Otago Military History Group chairman Peter Trevathan said his research had led him to believe a siege gun New Zealand forces seized from the Ottoman army during World War 1 was buried under the Oval.
An exploratory dig was conducted to search for the howitzer yesterday in two sections of the Oval, near the Boer War memorial.
The dig failed to reveal the howitzer, but a Masters Games medal from the year 2000 was discovered.
Origin Consultants archaeologist Jeremy Moyle said it was unfortunate nothing was found, but it did not mean the guns were not buried there.
"There’s a lot of Oval — those were two small trenches [we dug]," Mr Moyle said.

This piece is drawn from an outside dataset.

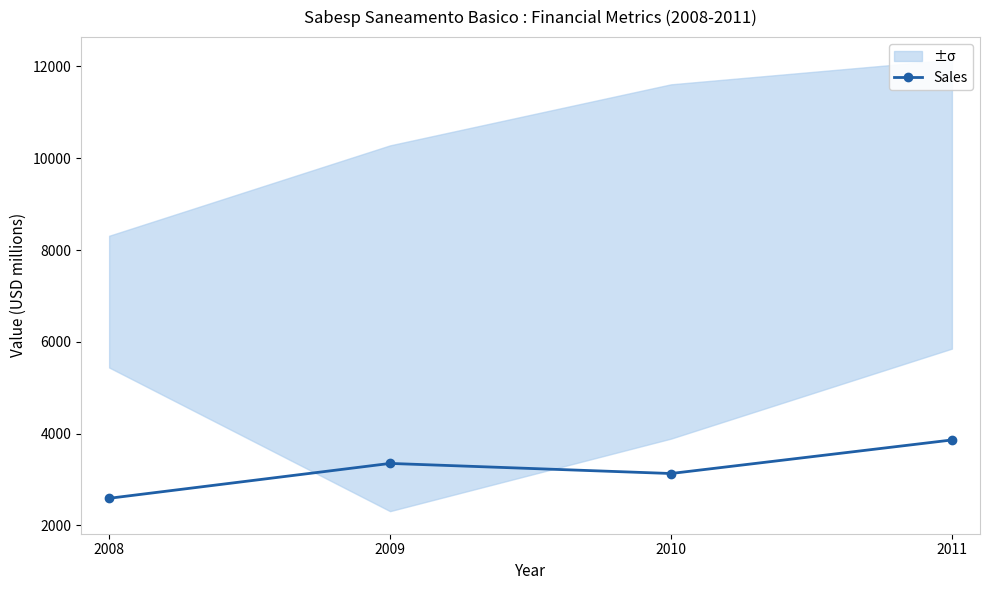

True or false: Sales has a value of 3350 at 2009.

True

The history group had dug about half a metre down until they hit a layer of fill that looked older than what they were looking for and was too shallow to be the major reclamation work that had taken place to create large sections of central Dunedin in the mid to late 1800s.

The dig came after a ground scan of the field conducted by University of Otago geologists Andrew Gorman and Hamish Bowman had revealed between three and four anomalies which Mr Trevathan believed were pieces of the giant gun.
"Back in ’36 they didn’t really care, they dug a hole and rolled it in," Mr Trevathan said.
After World War 1, many reserve units brought artillery pieces back to New Zealand as trophies.
These were gradually removed from public display in the 1930s because of increasing anti-war sentiment.
Mr Trevathan believed the other two field guns had been scrapped, but was optimistic the German-built howitzer, which he believed weighed about 9 tonnes, was still at the field where it had been buried.
He believed the Second Auckland Infantry Battalion seized it in Palestine in 1918.
He hoped a survey using ground penetrating radar could be completed at the Oval before the end of the year.